**Exercise details:** Arrange each line of the items below as a string in a JSON list, one string per line, with blank lines left out. Leave out the pictures.

**The data:**
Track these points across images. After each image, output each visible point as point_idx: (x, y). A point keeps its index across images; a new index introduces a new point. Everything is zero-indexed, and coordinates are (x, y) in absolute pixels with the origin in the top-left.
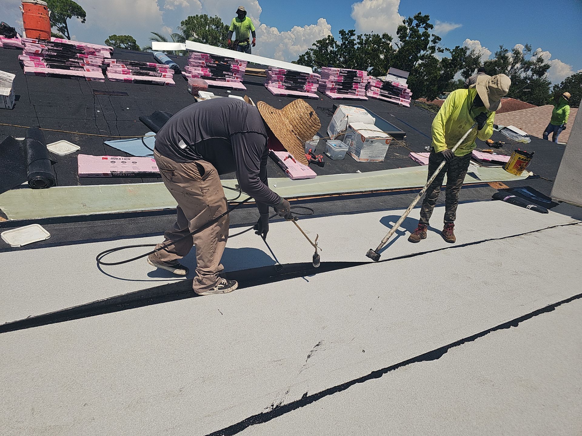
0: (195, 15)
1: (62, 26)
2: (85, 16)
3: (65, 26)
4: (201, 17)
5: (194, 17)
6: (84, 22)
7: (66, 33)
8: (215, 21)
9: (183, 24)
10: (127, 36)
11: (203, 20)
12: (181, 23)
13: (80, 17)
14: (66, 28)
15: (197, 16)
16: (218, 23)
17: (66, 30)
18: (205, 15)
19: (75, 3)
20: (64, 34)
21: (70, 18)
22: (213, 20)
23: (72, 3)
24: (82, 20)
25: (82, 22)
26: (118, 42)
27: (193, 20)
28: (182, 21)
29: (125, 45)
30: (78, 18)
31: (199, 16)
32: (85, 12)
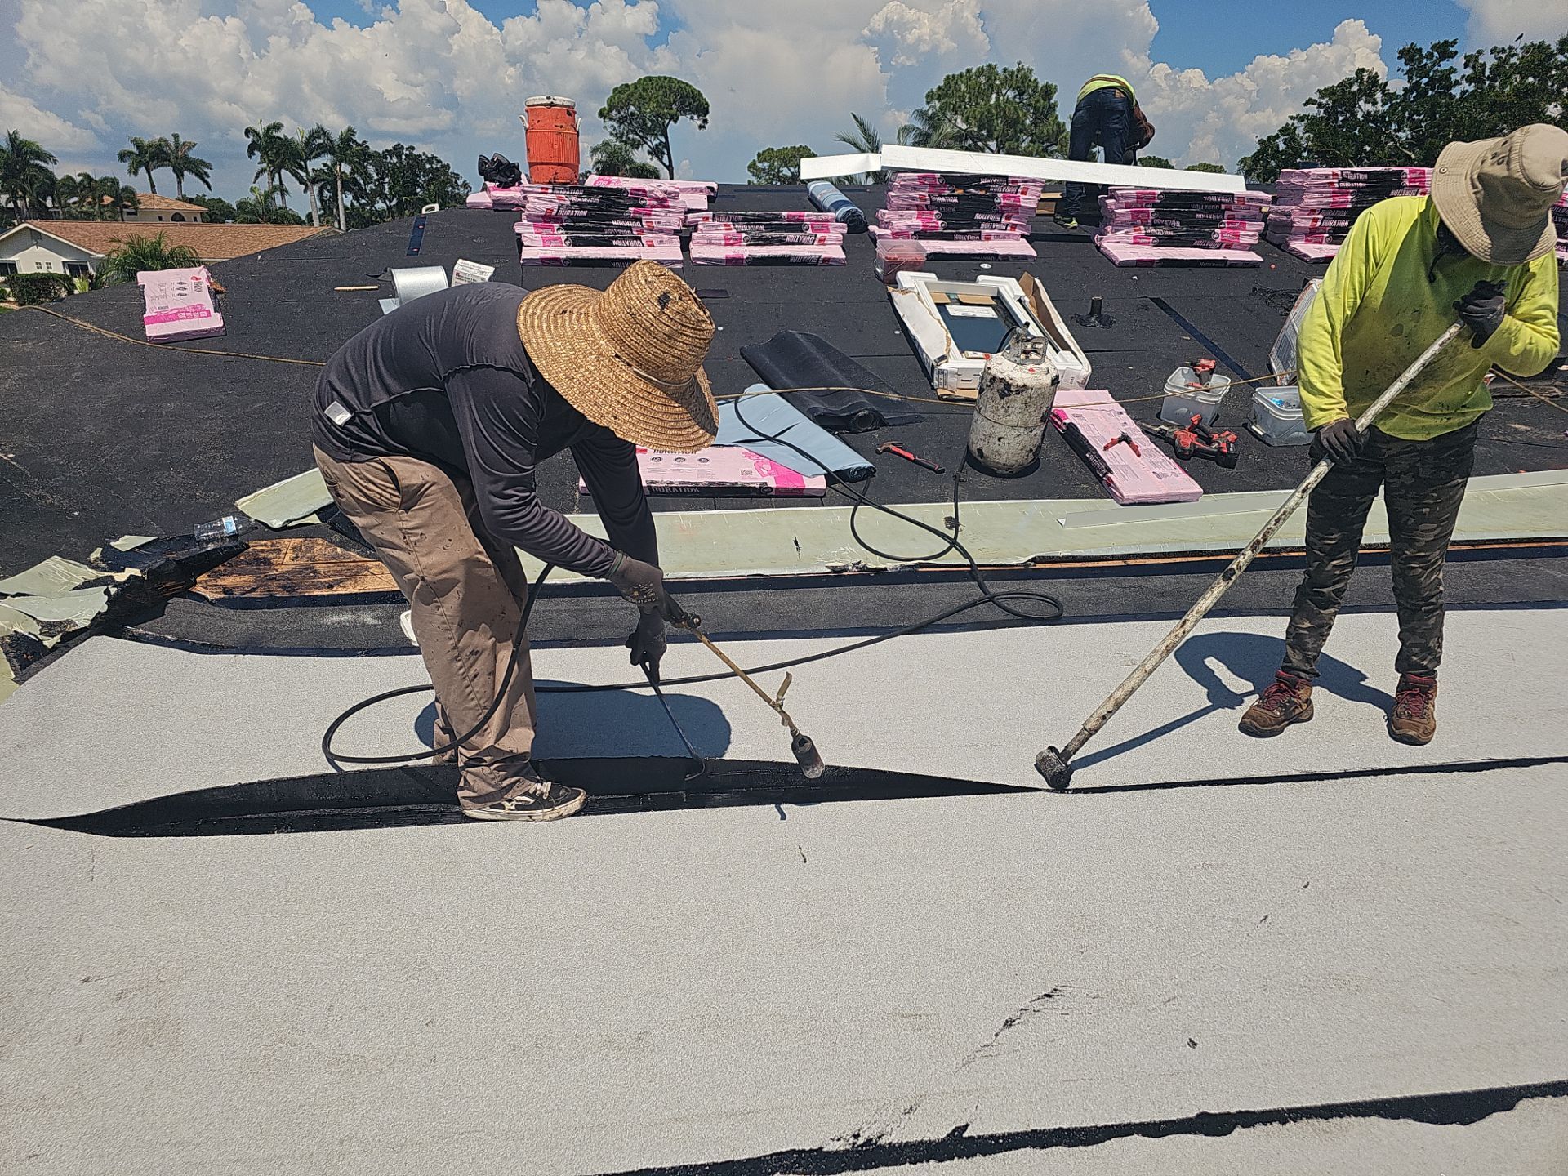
0: (964, 71)
1: (657, 142)
2: (707, 112)
3: (663, 140)
4: (981, 72)
5: (961, 76)
6: (704, 127)
7: (665, 159)
8: (1017, 76)
9: (932, 99)
10: (798, 146)
11: (983, 80)
12: (928, 96)
13: (695, 117)
14: (666, 145)
15: (968, 71)
16: (1023, 82)
17: (666, 152)
18: (990, 65)
19: (687, 84)
20: (661, 160)
21: (676, 122)
22: (1010, 76)
23: (683, 86)
24: (700, 122)
25: (701, 127)
26: (776, 164)
27: (956, 83)
28: (929, 90)
29: (792, 169)
30: (692, 118)
31: (974, 71)
32: (707, 103)
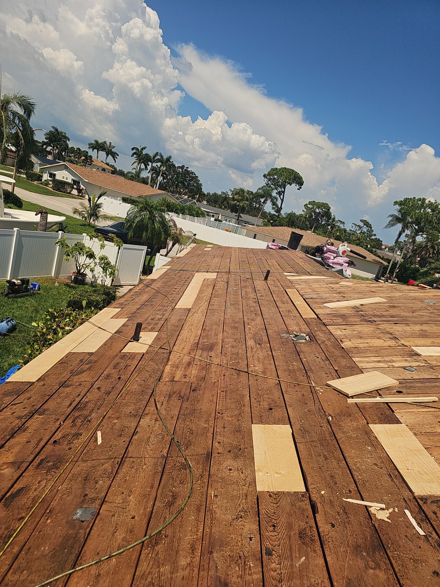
0: (412, 198)
1: (281, 190)
2: (303, 185)
3: (283, 190)
4: (420, 200)
5: (411, 199)
6: (299, 190)
7: (282, 197)
8: (434, 205)
9: (396, 204)
10: (324, 203)
11: (420, 202)
12: (395, 202)
13: (297, 185)
14: (284, 192)
15: (414, 198)
16: (436, 208)
17: (283, 194)
18: (424, 198)
19: (298, 174)
20: (280, 197)
21: (290, 185)
22: (430, 205)
23: (297, 174)
24: (298, 188)
25: (298, 189)
27: (409, 201)
28: (396, 200)
30: (296, 185)
31: (416, 198)
32: (303, 182)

**Task output:**
[
  "Track these points across images. After each image, output each visible point as point_idx: (x, y). A point keeps its index across images; a new index introduces a new point. Everything is zero-indexed, and coordinates are (x, y) in absolute pixels with the origin in the top-left.",
  "0: (195, 15)",
  "1: (62, 26)",
  "2: (85, 16)",
  "3: (65, 26)",
  "4: (201, 17)",
  "5: (194, 17)",
  "6: (84, 22)",
  "7: (66, 33)",
  "8: (215, 21)",
  "9: (183, 24)",
  "10: (127, 36)",
  "11: (203, 20)",
  "12: (181, 23)",
  "13: (80, 17)",
  "14: (66, 28)",
  "15: (197, 16)",
  "16: (218, 23)",
  "17: (66, 30)",
  "18: (205, 15)",
  "19: (75, 3)",
  "20: (64, 34)",
  "21: (70, 18)",
  "22: (213, 20)",
  "23: (72, 3)",
  "24: (82, 20)",
  "25: (82, 22)",
  "26: (118, 42)",
  "27: (193, 20)",
  "28: (182, 21)",
  "29: (125, 45)",
  "30: (78, 18)",
  "31: (199, 16)",
  "32: (85, 12)",
  "0: (964, 71)",
  "1: (657, 142)",
  "2: (707, 112)",
  "3: (663, 140)",
  "4: (981, 72)",
  "5: (961, 76)",
  "6: (704, 127)",
  "7: (665, 159)",
  "8: (1017, 76)",
  "9: (932, 99)",
  "10: (798, 146)",
  "11: (983, 80)",
  "12: (928, 96)",
  "13: (695, 117)",
  "14: (666, 145)",
  "15: (968, 71)",
  "16: (1023, 82)",
  "17: (666, 152)",
  "18: (990, 65)",
  "19: (687, 84)",
  "20: (661, 160)",
  "21: (676, 122)",
  "22: (1010, 76)",
  "23: (683, 86)",
  "24: (700, 122)",
  "25: (701, 127)",
  "26: (776, 164)",
  "27: (956, 83)",
  "28: (929, 90)",
  "29: (792, 169)",
  "30: (692, 118)",
  "31: (974, 71)",
  "32: (707, 103)",
  "0: (412, 198)",
  "1: (281, 190)",
  "2: (303, 185)",
  "3: (283, 190)",
  "4: (420, 200)",
  "5: (411, 199)",
  "6: (299, 190)",
  "7: (282, 197)",
  "8: (434, 205)",
  "9: (396, 204)",
  "10: (324, 203)",
  "11: (420, 202)",
  "12: (395, 202)",
  "13: (297, 185)",
  "14: (284, 192)",
  "15: (414, 198)",
  "16: (436, 208)",
  "17: (283, 194)",
  "18: (424, 198)",
  "19: (298, 174)",
  "20: (280, 197)",
  "21: (290, 185)",
  "22: (430, 205)",
  "23: (297, 174)",
  "24: (298, 188)",
  "25: (298, 189)",
  "27: (409, 201)",
  "28: (396, 200)",
  "30: (296, 185)",
  "31: (416, 198)",
  "32: (303, 182)"
]